### WHAT YOU NEED TO DO
Tally the lines below that contain the word "click", then give the tally and nothing more.

### DATA
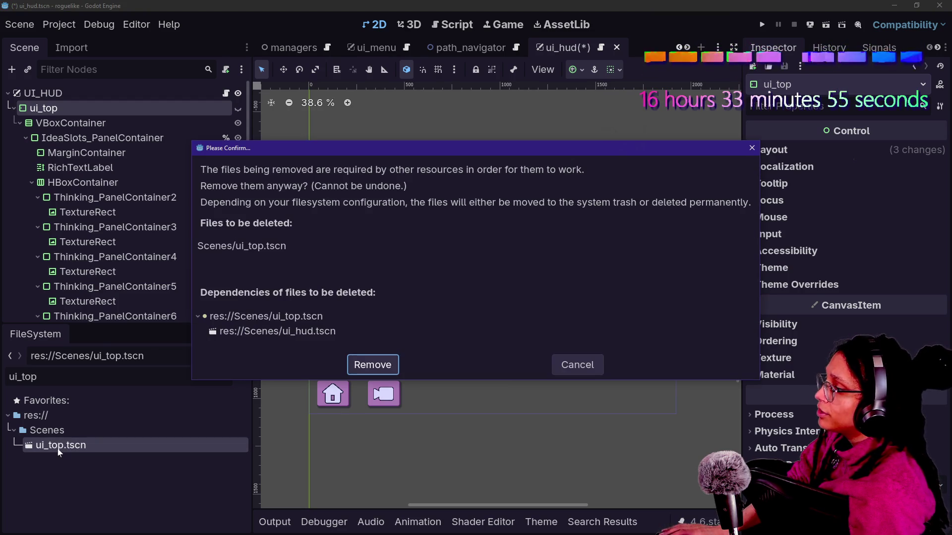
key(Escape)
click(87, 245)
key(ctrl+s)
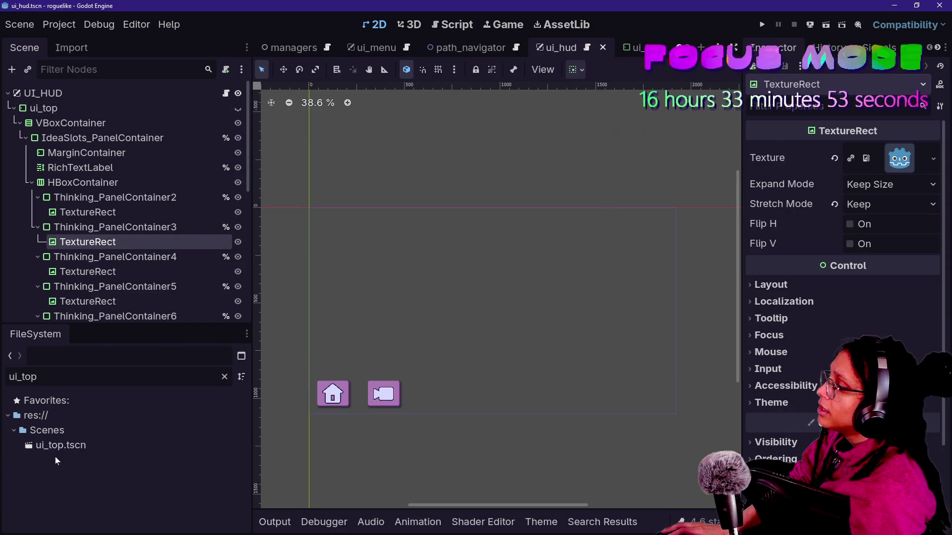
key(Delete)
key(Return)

---

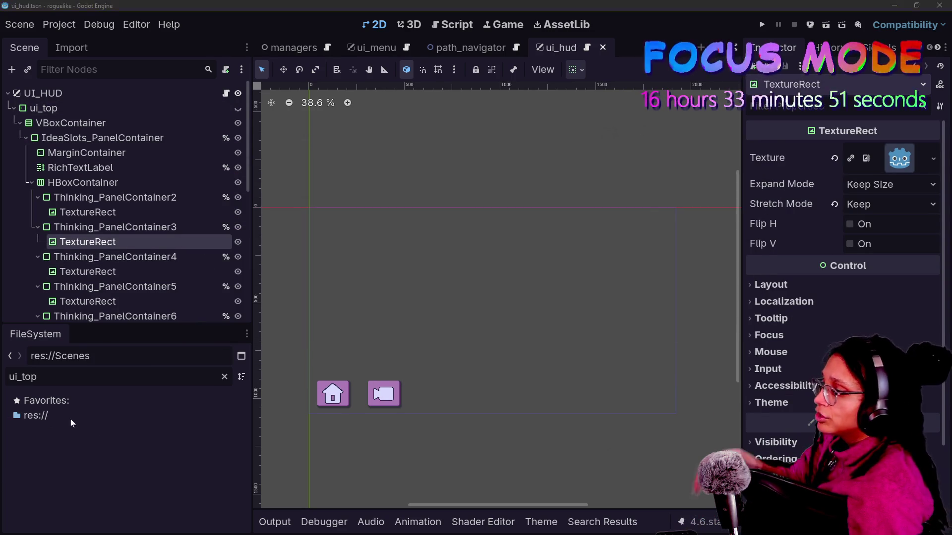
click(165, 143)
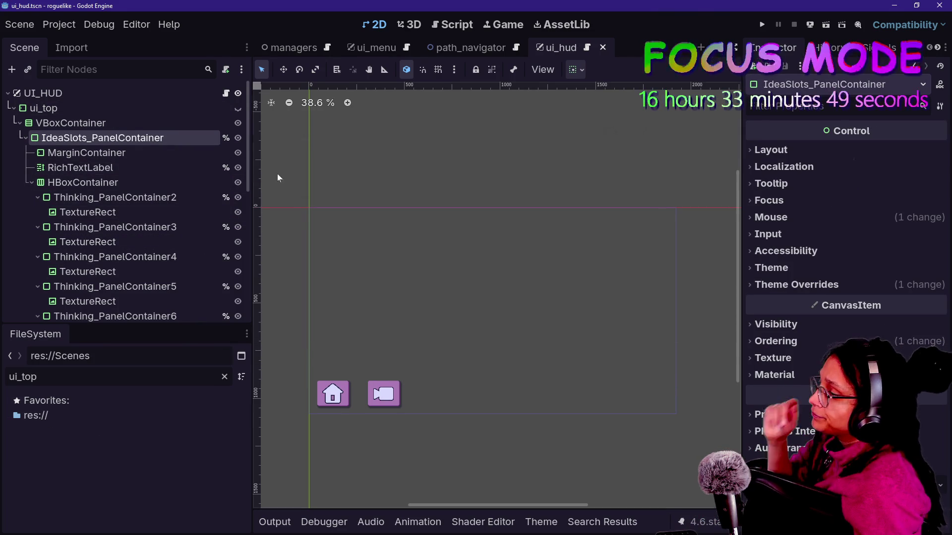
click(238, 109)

...

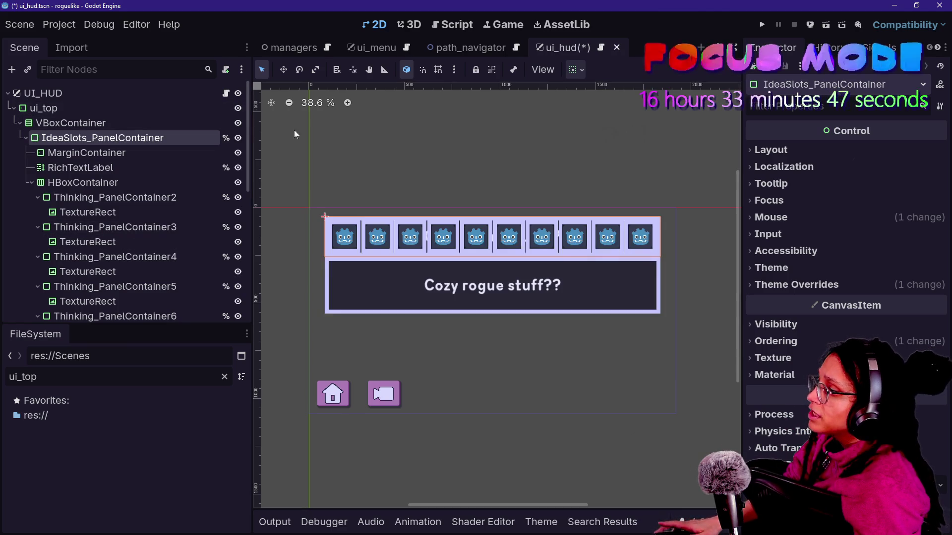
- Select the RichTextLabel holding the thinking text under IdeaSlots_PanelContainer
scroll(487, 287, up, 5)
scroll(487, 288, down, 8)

### EXPECTED OUTPUT
3